What to work on:
Starting with the line containing "<source format=kicad_pcb>" and going on through the line containing "(34 B.Paste user)", return the lines of the data below exactly, and only those.

Provided material START

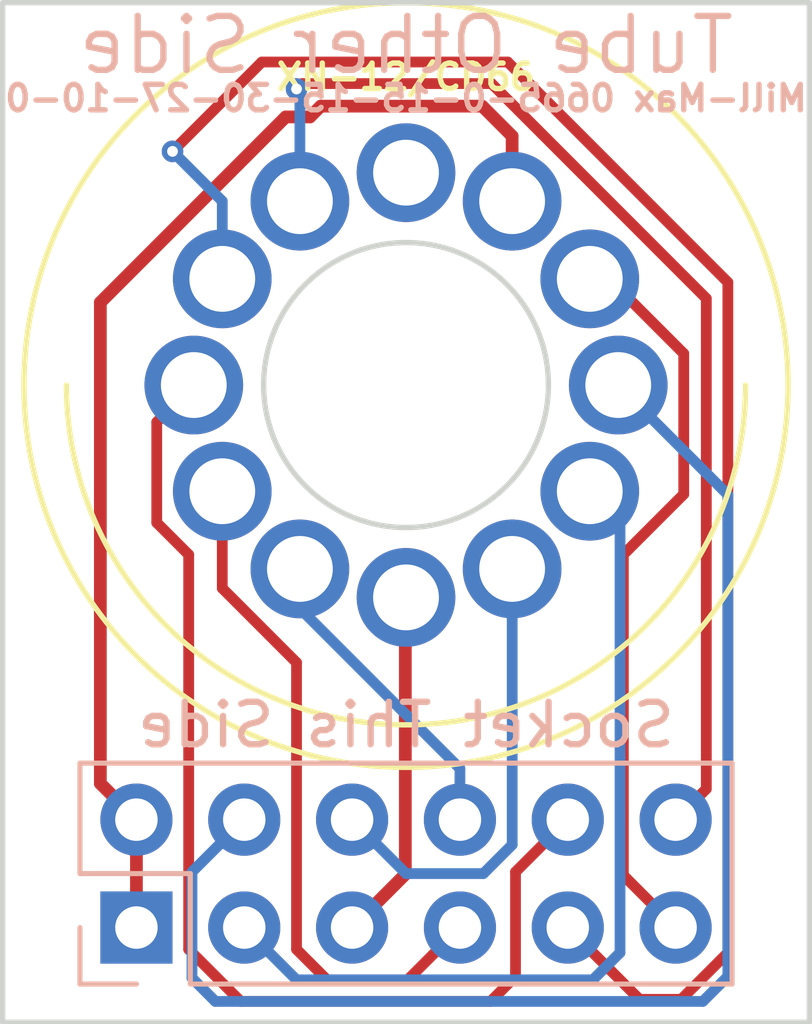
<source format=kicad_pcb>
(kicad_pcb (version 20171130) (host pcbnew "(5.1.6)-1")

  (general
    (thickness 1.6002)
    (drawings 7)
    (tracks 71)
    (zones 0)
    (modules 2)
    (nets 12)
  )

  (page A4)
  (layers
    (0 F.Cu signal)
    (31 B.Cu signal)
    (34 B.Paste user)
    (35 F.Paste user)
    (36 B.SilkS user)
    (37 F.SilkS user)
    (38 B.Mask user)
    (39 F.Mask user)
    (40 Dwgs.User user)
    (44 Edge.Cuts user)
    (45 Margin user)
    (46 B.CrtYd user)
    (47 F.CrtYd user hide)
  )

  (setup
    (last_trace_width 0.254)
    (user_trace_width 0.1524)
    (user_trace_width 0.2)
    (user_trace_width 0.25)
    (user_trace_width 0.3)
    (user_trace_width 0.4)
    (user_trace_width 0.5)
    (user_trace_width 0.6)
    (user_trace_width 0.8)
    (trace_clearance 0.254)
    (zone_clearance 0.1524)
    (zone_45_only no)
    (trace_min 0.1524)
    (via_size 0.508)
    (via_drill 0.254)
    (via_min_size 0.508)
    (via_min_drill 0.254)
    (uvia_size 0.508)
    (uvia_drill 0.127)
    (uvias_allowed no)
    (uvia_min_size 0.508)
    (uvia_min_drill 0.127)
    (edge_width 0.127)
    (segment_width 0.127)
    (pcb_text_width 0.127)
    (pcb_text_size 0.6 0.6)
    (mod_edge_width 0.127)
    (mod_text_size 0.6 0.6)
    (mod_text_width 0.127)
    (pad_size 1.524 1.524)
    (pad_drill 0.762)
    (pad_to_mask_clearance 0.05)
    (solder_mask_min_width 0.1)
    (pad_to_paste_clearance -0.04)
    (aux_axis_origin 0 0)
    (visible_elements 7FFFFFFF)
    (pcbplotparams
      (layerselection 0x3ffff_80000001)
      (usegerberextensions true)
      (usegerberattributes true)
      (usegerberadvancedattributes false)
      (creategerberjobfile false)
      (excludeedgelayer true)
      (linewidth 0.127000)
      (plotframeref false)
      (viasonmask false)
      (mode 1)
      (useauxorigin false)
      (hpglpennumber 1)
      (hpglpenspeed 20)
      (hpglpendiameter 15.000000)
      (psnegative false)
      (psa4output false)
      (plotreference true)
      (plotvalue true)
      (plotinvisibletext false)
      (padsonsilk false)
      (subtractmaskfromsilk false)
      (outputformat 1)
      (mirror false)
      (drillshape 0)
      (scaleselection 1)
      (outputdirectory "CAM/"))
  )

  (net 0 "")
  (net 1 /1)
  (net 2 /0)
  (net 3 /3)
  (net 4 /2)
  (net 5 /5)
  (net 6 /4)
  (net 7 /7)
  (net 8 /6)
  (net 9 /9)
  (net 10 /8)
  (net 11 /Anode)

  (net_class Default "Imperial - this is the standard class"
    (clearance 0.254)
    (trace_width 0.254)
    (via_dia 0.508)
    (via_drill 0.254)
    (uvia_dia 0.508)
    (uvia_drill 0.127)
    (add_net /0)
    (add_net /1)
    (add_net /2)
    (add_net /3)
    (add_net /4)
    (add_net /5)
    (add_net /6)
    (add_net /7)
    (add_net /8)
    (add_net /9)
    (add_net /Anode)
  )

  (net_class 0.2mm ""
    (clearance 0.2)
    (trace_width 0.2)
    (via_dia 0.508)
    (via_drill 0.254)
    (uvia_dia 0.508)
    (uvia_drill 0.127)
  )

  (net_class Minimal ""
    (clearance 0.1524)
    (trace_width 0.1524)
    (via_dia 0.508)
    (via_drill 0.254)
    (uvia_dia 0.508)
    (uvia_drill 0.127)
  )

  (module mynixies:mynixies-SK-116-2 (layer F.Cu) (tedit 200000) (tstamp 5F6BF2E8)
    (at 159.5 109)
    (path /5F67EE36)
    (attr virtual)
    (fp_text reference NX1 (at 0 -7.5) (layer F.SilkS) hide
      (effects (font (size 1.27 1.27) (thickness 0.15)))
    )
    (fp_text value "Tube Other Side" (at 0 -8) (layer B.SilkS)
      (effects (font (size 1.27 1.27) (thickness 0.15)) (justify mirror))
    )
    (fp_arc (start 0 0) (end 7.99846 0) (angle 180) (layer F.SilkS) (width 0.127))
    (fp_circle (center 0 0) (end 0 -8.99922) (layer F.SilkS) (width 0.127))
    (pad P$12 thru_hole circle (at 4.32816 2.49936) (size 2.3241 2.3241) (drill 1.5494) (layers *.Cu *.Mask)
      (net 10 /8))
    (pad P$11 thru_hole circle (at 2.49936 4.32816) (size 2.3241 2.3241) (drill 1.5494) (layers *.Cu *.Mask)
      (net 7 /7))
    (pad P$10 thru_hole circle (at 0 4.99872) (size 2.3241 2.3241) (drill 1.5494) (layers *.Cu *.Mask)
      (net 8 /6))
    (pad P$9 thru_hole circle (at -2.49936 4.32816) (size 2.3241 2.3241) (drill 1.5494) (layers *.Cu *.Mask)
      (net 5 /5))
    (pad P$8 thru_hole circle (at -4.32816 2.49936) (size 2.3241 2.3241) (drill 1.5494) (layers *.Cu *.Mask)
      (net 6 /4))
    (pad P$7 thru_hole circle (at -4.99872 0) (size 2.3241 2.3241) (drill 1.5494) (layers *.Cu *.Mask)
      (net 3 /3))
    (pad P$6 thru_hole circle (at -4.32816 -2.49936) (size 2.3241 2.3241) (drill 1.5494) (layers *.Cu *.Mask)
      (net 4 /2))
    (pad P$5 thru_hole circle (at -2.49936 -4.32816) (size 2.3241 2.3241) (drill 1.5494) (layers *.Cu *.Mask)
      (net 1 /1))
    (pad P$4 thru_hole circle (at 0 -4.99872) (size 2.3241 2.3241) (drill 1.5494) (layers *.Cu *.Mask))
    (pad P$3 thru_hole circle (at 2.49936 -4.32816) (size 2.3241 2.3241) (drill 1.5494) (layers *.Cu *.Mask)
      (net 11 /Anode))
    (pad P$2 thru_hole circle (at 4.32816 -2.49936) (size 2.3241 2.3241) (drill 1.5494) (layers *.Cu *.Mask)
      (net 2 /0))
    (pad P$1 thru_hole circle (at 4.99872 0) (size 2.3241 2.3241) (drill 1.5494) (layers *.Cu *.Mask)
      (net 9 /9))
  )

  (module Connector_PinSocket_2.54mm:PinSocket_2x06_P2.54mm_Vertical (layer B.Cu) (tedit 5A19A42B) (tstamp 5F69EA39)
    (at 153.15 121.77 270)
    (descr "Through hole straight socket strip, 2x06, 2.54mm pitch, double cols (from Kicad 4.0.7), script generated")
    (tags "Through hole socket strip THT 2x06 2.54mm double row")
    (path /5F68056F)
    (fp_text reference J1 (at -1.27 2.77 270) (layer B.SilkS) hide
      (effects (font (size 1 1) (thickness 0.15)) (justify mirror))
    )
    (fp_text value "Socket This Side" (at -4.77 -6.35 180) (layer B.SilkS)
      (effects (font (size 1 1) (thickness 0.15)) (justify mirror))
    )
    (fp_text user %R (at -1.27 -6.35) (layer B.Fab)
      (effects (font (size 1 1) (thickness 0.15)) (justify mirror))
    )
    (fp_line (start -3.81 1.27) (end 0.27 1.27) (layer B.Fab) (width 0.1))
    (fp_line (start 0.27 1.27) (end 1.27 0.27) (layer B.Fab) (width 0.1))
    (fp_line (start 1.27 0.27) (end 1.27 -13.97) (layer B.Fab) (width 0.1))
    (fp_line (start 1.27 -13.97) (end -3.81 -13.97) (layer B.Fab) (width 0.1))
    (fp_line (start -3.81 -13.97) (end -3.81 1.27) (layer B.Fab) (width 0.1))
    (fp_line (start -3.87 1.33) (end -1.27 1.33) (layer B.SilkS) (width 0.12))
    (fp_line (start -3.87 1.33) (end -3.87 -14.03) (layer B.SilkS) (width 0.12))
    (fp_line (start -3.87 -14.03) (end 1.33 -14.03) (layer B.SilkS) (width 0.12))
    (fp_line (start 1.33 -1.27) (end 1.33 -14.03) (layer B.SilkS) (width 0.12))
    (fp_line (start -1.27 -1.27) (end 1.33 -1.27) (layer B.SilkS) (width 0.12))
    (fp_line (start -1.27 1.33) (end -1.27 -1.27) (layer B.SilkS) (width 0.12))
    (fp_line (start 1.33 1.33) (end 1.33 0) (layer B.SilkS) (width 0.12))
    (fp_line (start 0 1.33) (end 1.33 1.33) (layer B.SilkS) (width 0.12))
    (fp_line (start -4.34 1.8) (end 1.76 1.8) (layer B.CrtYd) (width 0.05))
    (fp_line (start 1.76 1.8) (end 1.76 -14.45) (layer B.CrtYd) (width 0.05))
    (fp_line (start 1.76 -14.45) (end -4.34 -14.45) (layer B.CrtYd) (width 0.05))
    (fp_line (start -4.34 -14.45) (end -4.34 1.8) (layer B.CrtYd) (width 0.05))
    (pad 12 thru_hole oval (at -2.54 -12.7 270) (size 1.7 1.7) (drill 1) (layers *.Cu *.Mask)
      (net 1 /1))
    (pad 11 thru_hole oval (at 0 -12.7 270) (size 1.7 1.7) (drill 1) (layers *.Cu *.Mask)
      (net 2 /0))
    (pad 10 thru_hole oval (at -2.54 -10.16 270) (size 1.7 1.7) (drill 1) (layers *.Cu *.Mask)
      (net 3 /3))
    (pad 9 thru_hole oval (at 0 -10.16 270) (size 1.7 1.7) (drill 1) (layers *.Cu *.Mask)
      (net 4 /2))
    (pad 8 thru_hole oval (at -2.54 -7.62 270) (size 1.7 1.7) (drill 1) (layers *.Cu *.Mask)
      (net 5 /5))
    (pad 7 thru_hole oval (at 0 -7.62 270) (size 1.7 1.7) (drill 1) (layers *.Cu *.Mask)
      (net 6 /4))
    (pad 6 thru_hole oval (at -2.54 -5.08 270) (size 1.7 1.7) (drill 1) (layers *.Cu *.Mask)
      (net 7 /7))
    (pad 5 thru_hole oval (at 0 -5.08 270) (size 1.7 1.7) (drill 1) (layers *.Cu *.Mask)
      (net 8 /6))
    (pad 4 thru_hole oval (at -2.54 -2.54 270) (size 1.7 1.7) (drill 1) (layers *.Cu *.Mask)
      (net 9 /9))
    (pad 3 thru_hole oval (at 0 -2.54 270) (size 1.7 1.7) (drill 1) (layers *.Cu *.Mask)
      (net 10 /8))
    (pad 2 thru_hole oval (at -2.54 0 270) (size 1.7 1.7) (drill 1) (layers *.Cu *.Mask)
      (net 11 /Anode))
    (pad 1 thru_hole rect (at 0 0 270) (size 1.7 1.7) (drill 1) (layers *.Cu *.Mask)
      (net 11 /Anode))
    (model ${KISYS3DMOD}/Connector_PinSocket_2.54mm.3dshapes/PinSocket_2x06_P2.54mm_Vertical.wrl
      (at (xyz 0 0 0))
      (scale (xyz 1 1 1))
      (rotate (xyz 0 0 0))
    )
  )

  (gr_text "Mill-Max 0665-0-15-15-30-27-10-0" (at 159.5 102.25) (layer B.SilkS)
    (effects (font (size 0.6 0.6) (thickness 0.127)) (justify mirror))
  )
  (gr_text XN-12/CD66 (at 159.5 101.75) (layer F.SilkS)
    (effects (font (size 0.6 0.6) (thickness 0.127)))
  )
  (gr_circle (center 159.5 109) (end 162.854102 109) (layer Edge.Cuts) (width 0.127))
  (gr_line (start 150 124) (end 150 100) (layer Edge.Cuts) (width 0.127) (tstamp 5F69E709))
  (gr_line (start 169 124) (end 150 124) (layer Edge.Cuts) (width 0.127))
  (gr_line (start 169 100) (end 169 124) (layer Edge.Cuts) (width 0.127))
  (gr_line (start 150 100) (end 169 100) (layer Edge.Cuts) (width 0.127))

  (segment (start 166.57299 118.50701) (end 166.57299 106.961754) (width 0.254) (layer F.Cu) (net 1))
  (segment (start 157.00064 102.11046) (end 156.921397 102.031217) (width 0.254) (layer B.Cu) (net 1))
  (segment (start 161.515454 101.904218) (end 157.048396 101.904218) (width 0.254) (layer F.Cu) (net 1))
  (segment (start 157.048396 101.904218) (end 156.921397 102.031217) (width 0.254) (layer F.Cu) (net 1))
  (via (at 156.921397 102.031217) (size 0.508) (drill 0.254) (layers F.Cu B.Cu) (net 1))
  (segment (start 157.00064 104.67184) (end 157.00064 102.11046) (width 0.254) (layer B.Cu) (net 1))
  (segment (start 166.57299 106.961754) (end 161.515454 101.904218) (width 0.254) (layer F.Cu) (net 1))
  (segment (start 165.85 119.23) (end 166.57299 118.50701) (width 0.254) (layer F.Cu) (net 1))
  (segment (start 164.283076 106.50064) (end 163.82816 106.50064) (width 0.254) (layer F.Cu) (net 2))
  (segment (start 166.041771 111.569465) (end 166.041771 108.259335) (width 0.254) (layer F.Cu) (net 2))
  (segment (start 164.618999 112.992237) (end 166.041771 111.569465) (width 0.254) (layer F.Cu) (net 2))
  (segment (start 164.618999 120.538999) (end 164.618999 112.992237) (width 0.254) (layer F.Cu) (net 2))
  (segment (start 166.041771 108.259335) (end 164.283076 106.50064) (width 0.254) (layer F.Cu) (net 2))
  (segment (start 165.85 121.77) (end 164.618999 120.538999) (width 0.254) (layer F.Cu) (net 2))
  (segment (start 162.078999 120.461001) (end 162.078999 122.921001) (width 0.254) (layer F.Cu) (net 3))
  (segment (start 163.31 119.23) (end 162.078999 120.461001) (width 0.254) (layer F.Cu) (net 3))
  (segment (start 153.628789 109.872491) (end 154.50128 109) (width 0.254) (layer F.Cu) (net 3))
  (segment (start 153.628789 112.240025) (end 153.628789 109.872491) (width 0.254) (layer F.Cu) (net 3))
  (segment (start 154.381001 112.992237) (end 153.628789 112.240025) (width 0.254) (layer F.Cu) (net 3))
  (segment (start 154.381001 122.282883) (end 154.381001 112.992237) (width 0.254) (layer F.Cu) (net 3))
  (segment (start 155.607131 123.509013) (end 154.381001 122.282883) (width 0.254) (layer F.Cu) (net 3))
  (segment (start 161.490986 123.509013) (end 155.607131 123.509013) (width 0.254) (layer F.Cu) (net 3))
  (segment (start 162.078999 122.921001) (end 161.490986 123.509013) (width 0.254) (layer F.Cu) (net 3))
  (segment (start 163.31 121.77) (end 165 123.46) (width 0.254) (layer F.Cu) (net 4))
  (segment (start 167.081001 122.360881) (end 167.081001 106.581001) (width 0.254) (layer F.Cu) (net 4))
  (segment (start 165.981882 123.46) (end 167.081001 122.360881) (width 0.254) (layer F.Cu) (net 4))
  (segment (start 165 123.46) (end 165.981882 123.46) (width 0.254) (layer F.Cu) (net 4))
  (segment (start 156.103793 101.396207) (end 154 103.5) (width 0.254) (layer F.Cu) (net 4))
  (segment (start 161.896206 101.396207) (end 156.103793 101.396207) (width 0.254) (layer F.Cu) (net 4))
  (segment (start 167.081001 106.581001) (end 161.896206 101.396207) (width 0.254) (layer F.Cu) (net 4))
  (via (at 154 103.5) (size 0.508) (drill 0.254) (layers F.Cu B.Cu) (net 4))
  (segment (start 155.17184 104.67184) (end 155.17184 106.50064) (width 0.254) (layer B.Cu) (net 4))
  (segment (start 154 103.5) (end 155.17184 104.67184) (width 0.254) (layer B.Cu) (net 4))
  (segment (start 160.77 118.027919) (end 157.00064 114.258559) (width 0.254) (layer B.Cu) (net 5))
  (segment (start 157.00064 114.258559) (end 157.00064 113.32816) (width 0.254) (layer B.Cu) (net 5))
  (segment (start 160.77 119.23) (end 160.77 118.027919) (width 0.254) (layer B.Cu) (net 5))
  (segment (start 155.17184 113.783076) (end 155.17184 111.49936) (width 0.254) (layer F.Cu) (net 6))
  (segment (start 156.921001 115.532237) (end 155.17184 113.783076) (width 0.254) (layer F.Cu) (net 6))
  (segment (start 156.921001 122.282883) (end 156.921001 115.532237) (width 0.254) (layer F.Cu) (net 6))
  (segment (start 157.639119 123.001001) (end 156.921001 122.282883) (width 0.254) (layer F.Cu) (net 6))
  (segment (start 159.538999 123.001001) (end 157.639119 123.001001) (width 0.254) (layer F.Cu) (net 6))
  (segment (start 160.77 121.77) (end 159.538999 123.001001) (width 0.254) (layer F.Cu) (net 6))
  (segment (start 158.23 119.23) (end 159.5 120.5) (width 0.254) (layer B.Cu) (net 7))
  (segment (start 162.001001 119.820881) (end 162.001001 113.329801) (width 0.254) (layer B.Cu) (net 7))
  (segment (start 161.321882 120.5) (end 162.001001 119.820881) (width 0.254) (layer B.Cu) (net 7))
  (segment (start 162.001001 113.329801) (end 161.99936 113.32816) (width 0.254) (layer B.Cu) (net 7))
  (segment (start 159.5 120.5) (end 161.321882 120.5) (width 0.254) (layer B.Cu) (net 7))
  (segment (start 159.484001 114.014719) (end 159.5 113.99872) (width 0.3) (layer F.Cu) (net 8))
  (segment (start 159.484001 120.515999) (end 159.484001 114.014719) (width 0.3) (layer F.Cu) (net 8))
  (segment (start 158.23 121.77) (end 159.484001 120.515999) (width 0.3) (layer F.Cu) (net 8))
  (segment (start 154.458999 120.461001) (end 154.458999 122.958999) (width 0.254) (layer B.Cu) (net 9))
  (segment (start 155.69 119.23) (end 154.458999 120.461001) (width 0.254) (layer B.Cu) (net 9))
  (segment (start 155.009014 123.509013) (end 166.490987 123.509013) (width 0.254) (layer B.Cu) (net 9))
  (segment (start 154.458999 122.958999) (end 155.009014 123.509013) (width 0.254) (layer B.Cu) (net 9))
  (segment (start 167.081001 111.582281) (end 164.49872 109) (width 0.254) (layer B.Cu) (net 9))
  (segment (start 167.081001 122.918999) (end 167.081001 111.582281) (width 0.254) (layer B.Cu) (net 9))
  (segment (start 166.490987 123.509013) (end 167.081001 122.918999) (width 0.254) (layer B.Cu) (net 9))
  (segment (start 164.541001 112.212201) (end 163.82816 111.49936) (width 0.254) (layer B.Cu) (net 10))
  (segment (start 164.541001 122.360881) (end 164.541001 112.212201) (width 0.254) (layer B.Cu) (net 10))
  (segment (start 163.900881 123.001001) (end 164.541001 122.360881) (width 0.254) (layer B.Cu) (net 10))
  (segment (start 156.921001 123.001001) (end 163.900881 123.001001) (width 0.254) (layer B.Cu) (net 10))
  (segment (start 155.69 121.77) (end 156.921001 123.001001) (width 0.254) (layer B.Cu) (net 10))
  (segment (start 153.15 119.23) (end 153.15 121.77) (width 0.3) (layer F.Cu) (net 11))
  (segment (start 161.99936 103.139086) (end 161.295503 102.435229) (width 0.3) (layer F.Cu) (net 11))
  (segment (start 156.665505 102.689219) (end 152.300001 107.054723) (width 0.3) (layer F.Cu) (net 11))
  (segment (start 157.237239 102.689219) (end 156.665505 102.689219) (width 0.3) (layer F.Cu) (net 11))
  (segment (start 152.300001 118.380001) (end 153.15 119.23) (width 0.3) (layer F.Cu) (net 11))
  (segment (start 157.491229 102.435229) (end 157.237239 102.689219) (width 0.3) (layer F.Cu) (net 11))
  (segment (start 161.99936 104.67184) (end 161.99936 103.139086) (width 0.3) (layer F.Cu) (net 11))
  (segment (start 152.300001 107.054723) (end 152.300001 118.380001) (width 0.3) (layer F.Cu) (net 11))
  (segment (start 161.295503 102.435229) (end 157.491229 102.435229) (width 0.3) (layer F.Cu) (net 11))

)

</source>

Provided material END
Provided material START

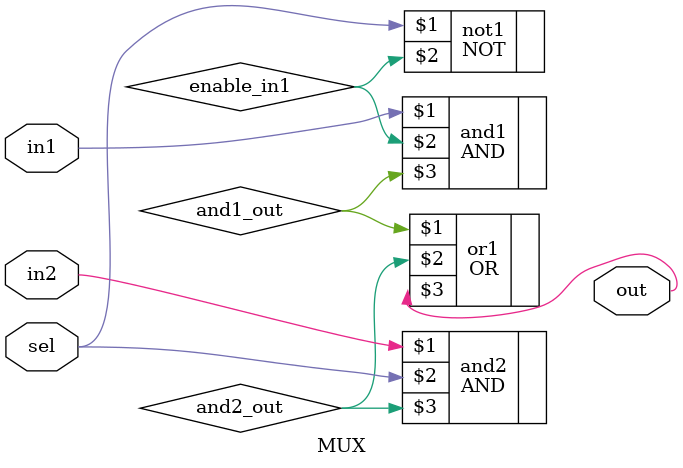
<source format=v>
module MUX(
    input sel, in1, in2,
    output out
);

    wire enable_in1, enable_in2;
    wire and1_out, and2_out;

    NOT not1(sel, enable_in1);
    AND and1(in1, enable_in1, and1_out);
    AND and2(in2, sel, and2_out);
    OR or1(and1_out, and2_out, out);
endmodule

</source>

Provided material END

Written reply:
<source format=kicad_pcb>
(kicad_pcb (version 20171130) (host pcbnew "(5.1.6)-1")

  (general
    (thickness 1.6002)
    (drawings 7)
    (tracks 71)
    (zones 0)
    (modules 2)
    (nets 12)
  )

  (page A4)
  (layers
    (0 F.Cu signal)
    (31 B.Cu signal)
    (34 B.Paste user)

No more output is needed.